■ Assignment ■
State the number of lines in the material below that hold "Tidak", and add nothing to it.

=== Section Start ===

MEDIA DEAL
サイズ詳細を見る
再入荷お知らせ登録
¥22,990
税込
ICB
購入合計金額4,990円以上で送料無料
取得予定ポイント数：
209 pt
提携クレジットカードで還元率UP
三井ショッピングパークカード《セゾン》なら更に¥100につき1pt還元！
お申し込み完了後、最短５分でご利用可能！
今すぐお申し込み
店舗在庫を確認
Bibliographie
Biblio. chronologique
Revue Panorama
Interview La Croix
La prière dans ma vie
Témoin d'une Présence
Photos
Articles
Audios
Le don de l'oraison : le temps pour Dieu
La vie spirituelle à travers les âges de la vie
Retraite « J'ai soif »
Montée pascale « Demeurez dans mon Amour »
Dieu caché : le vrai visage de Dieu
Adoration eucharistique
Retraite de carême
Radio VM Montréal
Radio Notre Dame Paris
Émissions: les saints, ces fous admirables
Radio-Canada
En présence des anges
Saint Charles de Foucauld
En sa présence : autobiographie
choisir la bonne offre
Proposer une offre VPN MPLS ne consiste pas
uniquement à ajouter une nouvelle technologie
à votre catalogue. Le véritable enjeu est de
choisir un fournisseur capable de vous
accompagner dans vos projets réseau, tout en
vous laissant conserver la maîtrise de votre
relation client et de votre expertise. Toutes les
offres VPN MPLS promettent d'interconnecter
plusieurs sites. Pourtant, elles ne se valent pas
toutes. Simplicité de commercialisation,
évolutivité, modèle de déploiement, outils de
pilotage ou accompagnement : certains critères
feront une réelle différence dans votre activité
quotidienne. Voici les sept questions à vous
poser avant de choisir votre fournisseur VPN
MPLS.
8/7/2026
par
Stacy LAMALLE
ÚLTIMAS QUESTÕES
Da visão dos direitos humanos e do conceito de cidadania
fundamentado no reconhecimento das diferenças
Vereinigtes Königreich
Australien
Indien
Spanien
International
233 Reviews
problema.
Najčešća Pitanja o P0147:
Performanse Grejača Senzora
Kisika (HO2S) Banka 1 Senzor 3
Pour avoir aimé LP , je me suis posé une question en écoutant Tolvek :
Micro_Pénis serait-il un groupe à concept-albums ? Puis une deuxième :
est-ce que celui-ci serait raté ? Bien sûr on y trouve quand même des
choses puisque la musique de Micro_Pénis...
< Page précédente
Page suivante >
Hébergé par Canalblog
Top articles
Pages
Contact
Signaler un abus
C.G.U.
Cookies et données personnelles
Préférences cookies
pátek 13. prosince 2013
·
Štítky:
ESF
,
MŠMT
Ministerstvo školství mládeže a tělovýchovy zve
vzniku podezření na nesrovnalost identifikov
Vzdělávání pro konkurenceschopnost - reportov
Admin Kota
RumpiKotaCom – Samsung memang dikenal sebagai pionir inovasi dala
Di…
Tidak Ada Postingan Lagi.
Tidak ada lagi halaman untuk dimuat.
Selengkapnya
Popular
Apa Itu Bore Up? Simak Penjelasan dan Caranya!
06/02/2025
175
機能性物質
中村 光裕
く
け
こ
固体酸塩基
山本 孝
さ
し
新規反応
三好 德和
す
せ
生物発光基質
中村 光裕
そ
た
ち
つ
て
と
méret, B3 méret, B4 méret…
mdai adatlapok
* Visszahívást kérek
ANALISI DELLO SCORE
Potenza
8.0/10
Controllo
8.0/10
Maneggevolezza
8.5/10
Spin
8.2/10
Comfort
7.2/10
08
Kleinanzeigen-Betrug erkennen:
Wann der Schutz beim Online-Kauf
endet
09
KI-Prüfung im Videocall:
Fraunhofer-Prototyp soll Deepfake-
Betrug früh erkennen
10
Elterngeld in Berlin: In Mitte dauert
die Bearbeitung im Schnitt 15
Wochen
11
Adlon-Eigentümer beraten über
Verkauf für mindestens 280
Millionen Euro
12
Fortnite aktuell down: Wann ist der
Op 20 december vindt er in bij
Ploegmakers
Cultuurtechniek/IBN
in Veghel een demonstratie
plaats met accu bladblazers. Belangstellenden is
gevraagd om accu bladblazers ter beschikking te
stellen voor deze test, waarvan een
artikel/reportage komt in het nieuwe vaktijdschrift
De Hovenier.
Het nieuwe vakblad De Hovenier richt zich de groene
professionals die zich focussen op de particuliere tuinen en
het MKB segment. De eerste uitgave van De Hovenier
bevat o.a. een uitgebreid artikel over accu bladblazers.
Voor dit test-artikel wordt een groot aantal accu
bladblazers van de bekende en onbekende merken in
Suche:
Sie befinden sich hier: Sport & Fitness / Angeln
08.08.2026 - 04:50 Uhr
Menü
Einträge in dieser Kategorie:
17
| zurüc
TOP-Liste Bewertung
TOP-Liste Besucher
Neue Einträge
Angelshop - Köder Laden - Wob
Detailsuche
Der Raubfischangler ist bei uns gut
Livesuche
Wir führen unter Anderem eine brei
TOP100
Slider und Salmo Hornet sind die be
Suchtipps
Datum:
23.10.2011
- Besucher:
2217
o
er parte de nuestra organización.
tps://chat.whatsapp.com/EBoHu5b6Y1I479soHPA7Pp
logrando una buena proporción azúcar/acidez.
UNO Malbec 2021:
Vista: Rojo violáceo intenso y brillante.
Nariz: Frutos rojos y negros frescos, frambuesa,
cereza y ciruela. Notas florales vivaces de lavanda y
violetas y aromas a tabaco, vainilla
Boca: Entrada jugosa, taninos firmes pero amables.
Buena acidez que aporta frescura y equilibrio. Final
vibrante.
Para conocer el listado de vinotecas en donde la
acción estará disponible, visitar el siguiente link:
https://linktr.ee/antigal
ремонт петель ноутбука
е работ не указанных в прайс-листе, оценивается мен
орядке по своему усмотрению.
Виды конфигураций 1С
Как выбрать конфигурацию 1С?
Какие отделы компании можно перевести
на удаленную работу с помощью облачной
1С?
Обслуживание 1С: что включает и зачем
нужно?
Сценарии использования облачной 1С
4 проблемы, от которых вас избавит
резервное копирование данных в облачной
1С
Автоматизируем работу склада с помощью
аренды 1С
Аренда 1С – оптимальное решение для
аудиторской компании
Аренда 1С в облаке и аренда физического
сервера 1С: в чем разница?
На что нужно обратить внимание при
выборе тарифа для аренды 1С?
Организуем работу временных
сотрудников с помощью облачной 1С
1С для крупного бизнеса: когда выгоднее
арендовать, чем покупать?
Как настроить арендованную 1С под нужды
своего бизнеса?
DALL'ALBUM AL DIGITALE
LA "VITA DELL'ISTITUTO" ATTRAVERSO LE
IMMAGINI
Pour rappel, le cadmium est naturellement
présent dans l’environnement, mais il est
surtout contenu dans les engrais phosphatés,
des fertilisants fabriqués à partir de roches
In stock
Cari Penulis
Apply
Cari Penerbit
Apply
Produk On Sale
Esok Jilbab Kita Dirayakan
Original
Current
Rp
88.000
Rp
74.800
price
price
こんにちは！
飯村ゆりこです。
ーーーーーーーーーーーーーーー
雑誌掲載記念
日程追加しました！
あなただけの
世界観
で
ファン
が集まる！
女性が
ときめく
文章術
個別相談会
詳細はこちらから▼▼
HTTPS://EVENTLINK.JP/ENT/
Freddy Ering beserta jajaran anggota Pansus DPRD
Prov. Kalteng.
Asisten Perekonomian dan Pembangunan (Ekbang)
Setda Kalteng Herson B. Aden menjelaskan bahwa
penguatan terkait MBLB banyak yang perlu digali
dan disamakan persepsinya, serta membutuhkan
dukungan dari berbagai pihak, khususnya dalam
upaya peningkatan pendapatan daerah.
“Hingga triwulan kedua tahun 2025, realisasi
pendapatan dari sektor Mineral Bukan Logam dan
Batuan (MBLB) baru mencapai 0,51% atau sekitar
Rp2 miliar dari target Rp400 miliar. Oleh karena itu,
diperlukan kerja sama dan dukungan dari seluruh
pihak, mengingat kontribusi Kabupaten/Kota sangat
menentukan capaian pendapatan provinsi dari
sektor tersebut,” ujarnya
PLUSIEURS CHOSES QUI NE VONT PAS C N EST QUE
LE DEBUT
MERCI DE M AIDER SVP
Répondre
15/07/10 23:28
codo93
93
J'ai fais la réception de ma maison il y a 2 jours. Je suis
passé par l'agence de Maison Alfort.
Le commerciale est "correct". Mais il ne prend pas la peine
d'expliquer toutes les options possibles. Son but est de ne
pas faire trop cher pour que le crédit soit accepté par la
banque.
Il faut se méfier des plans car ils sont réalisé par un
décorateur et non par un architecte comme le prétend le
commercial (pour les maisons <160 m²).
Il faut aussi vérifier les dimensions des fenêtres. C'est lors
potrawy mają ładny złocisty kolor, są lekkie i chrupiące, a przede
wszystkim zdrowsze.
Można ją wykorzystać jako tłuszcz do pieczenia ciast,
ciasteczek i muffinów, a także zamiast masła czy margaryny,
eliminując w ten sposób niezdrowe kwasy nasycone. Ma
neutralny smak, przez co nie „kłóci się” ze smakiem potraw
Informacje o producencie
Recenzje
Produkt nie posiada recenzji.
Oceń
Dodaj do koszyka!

=== Section End ===

■ Response below ■
2